**Data in this exercise**.
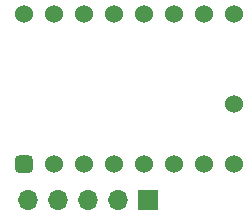
<source format=gbr>
%TF.GenerationSoftware,KiCad,Pcbnew,5.1.9*%
%TF.CreationDate,2021-04-27T18:09:34-07:00*%
%TF.ProjectId,SPI_Extender,5350495f-4578-4746-956e-6465722e6b69,rev?*%
%TF.SameCoordinates,Original*%
%TF.FileFunction,Soldermask,Top*%
%TF.FilePolarity,Negative*%
%FSLAX46Y46*%
G04 Gerber Fmt 4.6, Leading zero omitted, Abs format (unit mm)*
G04 Created by KiCad (PCBNEW 5.1.9) date 2021-04-27 18:09:34*
%MOMM*%
%LPD*%
G01*
G04 APERTURE LIST*
%ADD10C,1.524000*%
%ADD11O,1.700000X1.700000*%
%ADD12R,1.700000X1.700000*%
G04 APERTURE END LIST*
D10*
%TO.C,U1*%
X162200000Y-104930000D03*
X144420000Y-97310000D03*
X146960000Y-97310000D03*
X149500000Y-97310000D03*
X152040000Y-97310000D03*
X154580000Y-97310000D03*
X157120000Y-97310000D03*
X159660000Y-97310000D03*
X162200000Y-97310000D03*
X162200000Y-110010000D03*
X159660000Y-110010000D03*
X157120000Y-110010000D03*
X154580000Y-110010000D03*
X152040000Y-110010000D03*
X149500000Y-110010000D03*
X146960000Y-110010000D03*
G36*
G01*
X143658000Y-110391000D02*
X143658000Y-109629000D01*
G75*
G02*
X144039000Y-109248000I381000J0D01*
G01*
X144801000Y-109248000D01*
G75*
G02*
X145182000Y-109629000I0J-381000D01*
G01*
X145182000Y-110391000D01*
G75*
G02*
X144801000Y-110772000I-381000J0D01*
G01*
X144039000Y-110772000D01*
G75*
G02*
X143658000Y-110391000I0J381000D01*
G01*
G37*
%TD*%
D11*
%TO.C,J1*%
X144780000Y-113030000D03*
X147320000Y-113030000D03*
X149860000Y-113030000D03*
X152400000Y-113030000D03*
D12*
X154940000Y-113030000D03*
%TD*%
M02*

</source>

**What you will do**. What's needed is an exact copy of every entry, free of pictures.

**Exercise output**.
<source format=gbr>
%TF.GenerationSoftware,KiCad,Pcbnew,5.1.9*%
%TF.CreationDate,2021-04-27T18:09:34-07:00*%
%TF.ProjectId,SPI_Extender,5350495f-4578-4746-956e-6465722e6b69,rev?*%
%TF.SameCoordinates,Original*%
%TF.FileFunction,Soldermask,Top*%
%TF.FilePolarity,Negative*%
%FSLAX46Y46*%
G04 Gerber Fmt 4.6, Leading zero omitted, Abs format (unit mm)*
G04 Created by KiCad (PCBNEW 5.1.9) date 2021-04-27 18:09:34*
%MOMM*%
%LPD*%
G01*
G04 APERTURE LIST*
%ADD10C,1.524000*%
%ADD11O,1.700000X1.700000*%
%ADD12R,1.700000X1.700000*%
G04 APERTURE END LIST*
D10*
%TO.C,U1*%
X162200000Y-104930000D03*
X144420000Y-97310000D03*
X146960000Y-97310000D03*
X149500000Y-97310000D03*
X152040000Y-97310000D03*
X154580000Y-97310000D03*
X157120000Y-97310000D03*
X159660000Y-97310000D03*
X162200000Y-97310000D03*
X162200000Y-110010000D03*
X159660000Y-110010000D03*
X157120000Y-110010000D03*
X154580000Y-110010000D03*
X152040000Y-110010000D03*
X149500000Y-110010000D03*
X146960000Y-110010000D03*
G36*
G01*
X143658000Y-110391000D02*
X143658000Y-109629000D01*
G75*
G02*
X144039000Y-109248000I381000J0D01*
G01*
X144801000Y-109248000D01*
G75*
G02*
X145182000Y-109629000I0J-381000D01*
G01*
X145182000Y-110391000D01*
G75*
G02*
X144801000Y-110772000I-381000J0D01*
G01*
X144039000Y-110772000D01*
G75*
G02*
X143658000Y-110391000I0J381000D01*
G01*
G37*
%TD*%
D11*
%TO.C,J1*%
X144780000Y-113030000D03*
X147320000Y-113030000D03*
X149860000Y-113030000D03*
X152400000Y-113030000D03*
D12*
X154940000Y-113030000D03*
%TD*%
M02*

</source>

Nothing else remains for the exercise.